*** Text block

The House’s top tax writer on Wednesday challenged his colleagues to embrace a broad and radical tax reform plan that would pare back breaks once thought untouchable to achieve a monumental overhaul of the IRS code.
The release of the nearly 1,000-page plan culminated years of work by Ways and Means Committee Chairman Dave Camp (R-Mich.), who released the framework despite the reluctance of party leaders to tackle the topic in an election year.
The draft from Camp slays sacred cows, pulling back on the cherished deduction for home mortgage interest and embracing some ideas touted by Democrats, including the elimination of the carried-interest tax break used by hedge fund managers.
Though GOP leaders last year reserved the pole position of H.R. 1 for tax reform, Camp unveiled his proposal alone, with no promise his handiwork would ever see the light of day in the House.
Camp said a discussion on making the tax code fairer and a more positive force for the economy was long overdue in Washington, given that the last successful tax reform effort was in 1986.
But the discussion draft, which included a summary that ran almost 200 pages, quickly found detractors both on and off Capitol Hill, as trade groups and lobbyists figured out who were the losers in the chairman’s outline.
And before it was released, the top Republicans in both chambers distanced themselves from the effort, with Speaker John Boehner (Ohio) scoffing at the possibility of a vote this year and Senate Minority Leader Mitch McConnell (Ky.) suggesting it would be better to wait.
Camp was defiant, arguing that the average person was ready for a tax code no longer littered with “special interest handouts.”
“You’re going to hear a lot about one provision or another,” Camp told reporters at a news conference. “The truth is people want a simpler, fairer and flatter tax code.”
Camp also swatted away questions about top Republicans keeping his draft at arm’s length, and the expected blowback from K Street lobbyists.
But Camp’s insistence that now was the time to jump-start the discussion on tax reform only fed the suggestion that the best-case scenario for the draft is to be a template for future efforts.
Ways and Means Republicans applauded Camp for releasing the draft and said they looked forward to further developing it, even as some said they needed to dig deeper into the details.

******
*** Provided information

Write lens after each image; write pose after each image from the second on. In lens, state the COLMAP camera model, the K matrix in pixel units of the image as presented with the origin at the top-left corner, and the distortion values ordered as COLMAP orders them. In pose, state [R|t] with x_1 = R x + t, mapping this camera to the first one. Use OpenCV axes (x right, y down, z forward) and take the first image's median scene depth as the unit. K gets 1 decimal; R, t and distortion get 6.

******
*** Provided information

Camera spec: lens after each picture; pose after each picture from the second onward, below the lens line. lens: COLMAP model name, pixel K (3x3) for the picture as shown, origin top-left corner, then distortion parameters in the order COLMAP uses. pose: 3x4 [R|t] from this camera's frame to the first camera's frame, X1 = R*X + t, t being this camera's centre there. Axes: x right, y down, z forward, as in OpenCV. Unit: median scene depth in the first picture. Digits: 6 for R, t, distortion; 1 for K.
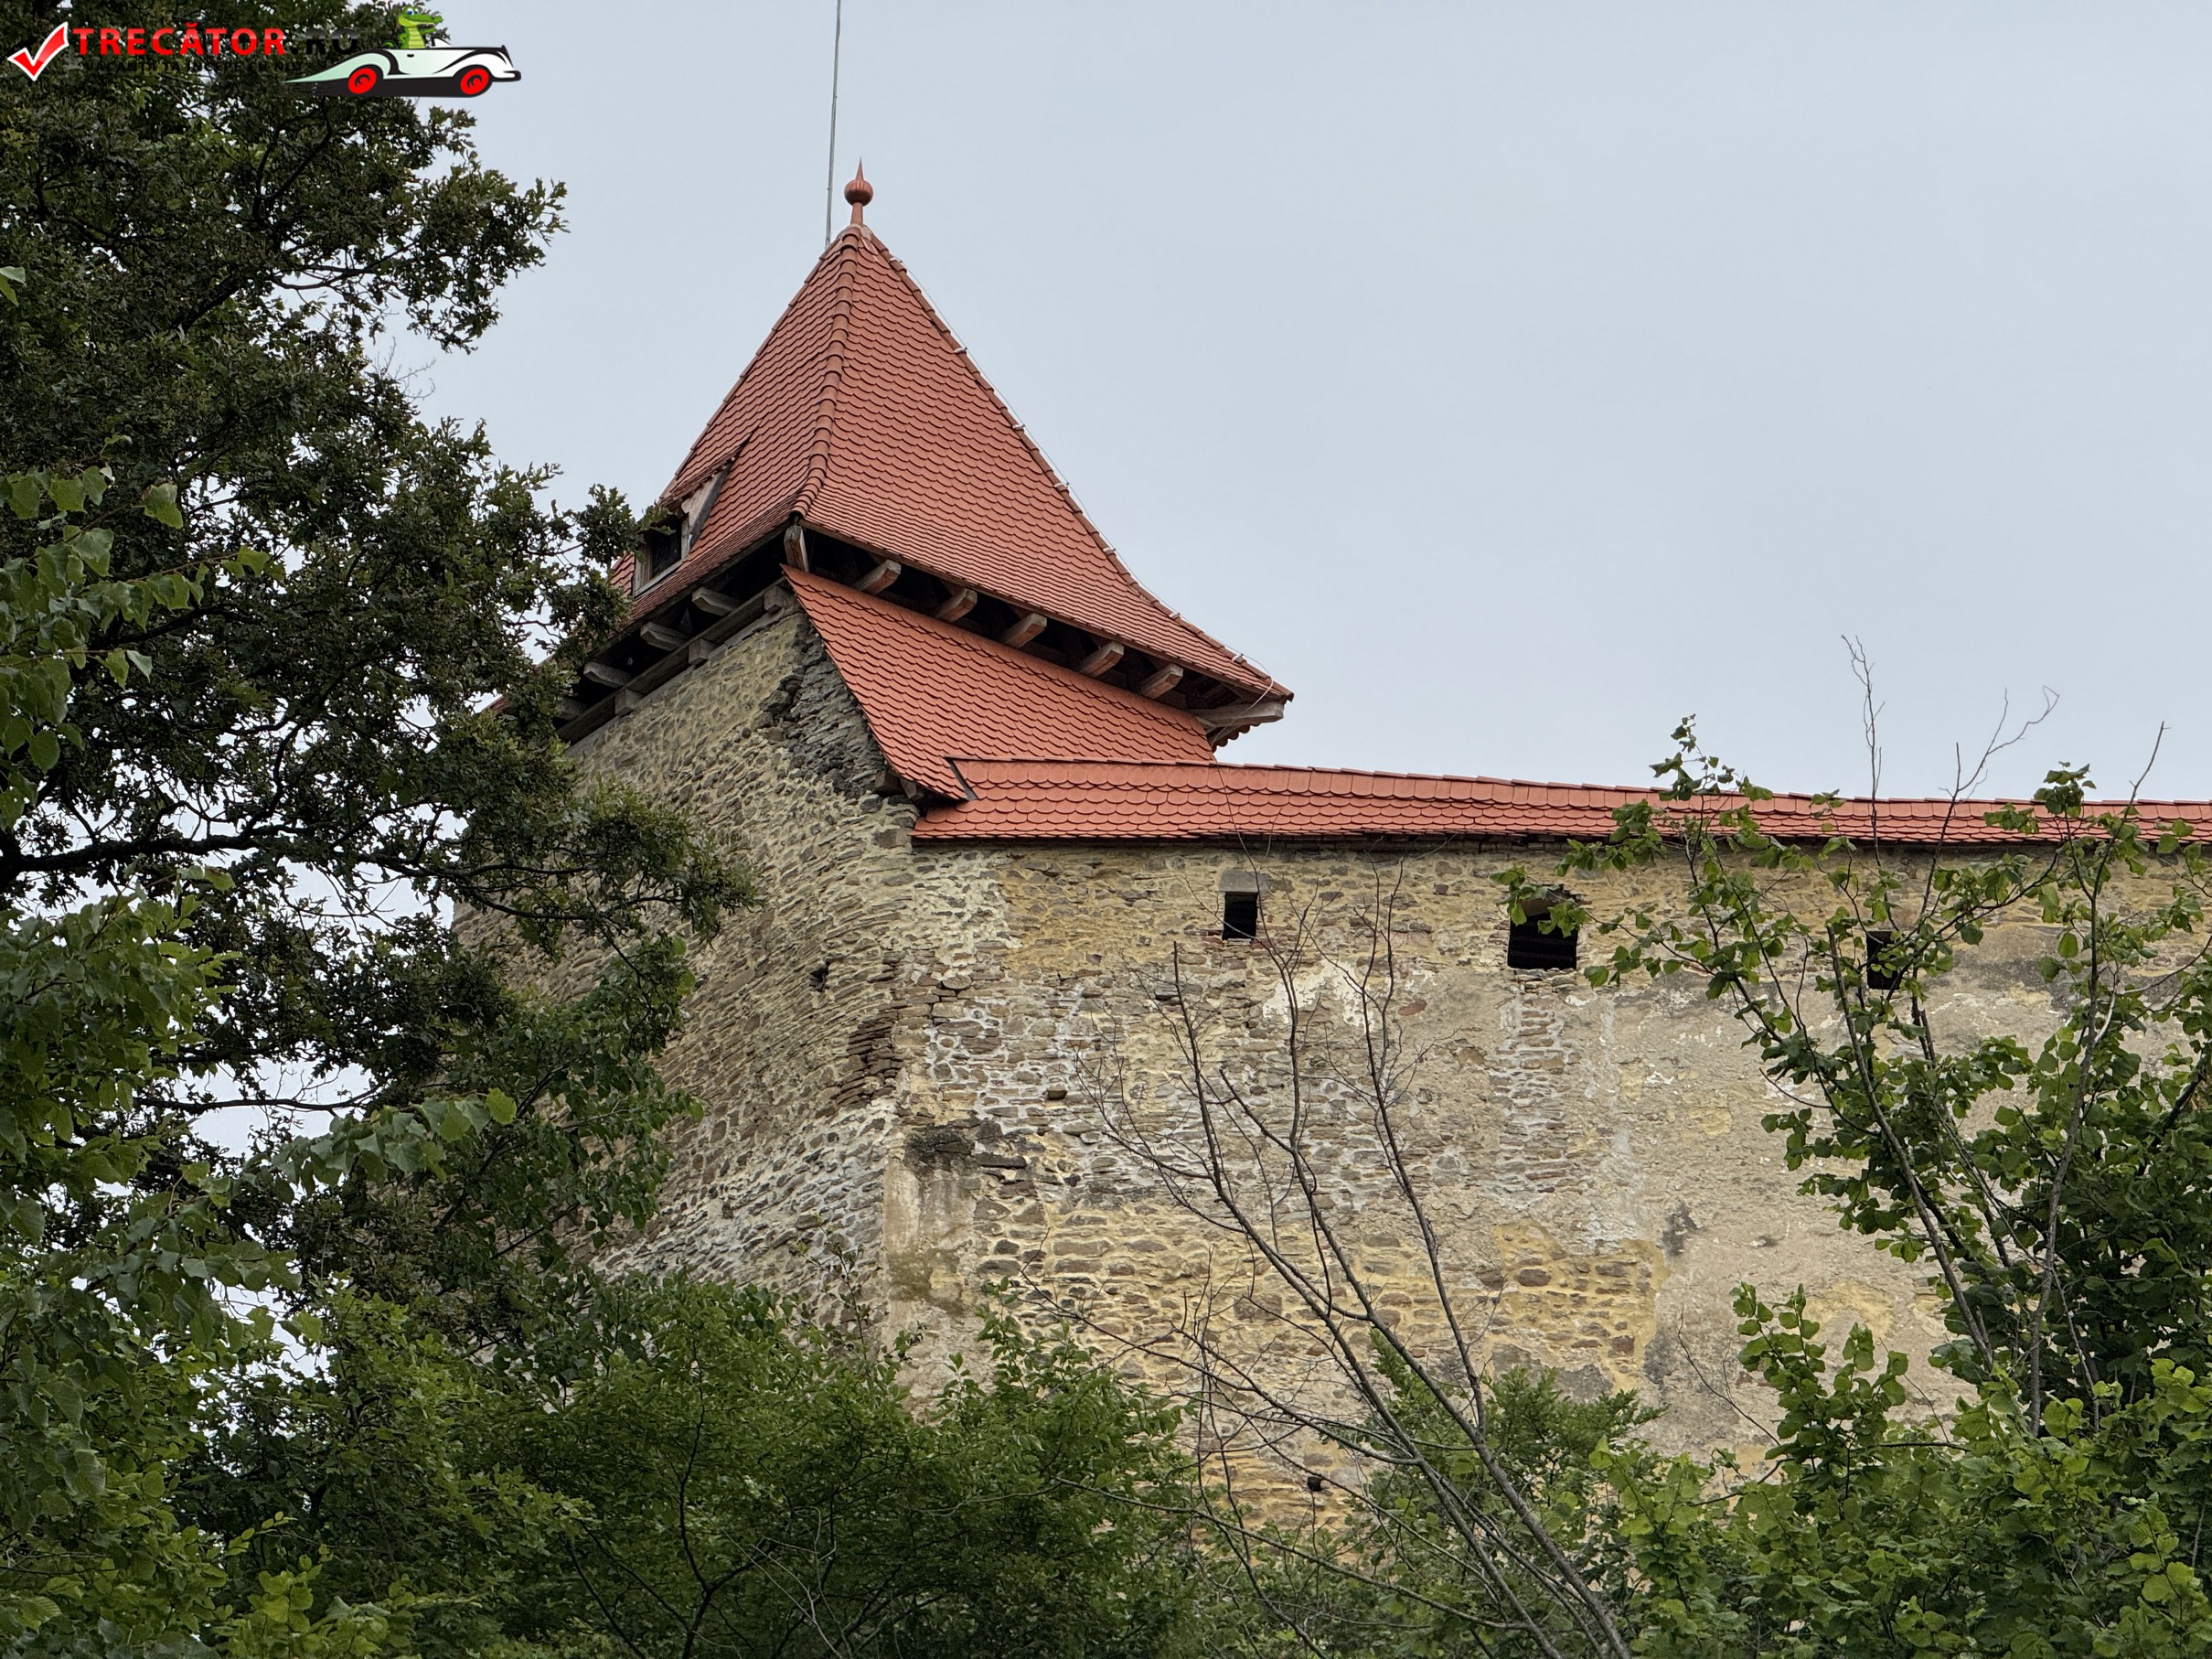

******

» **Assignment**
According to the tax reform article, in what year was the last successful tax reform effort? The items are separate material and are unrelated to the tax reform article.

» **Solution to the exercise**
1986.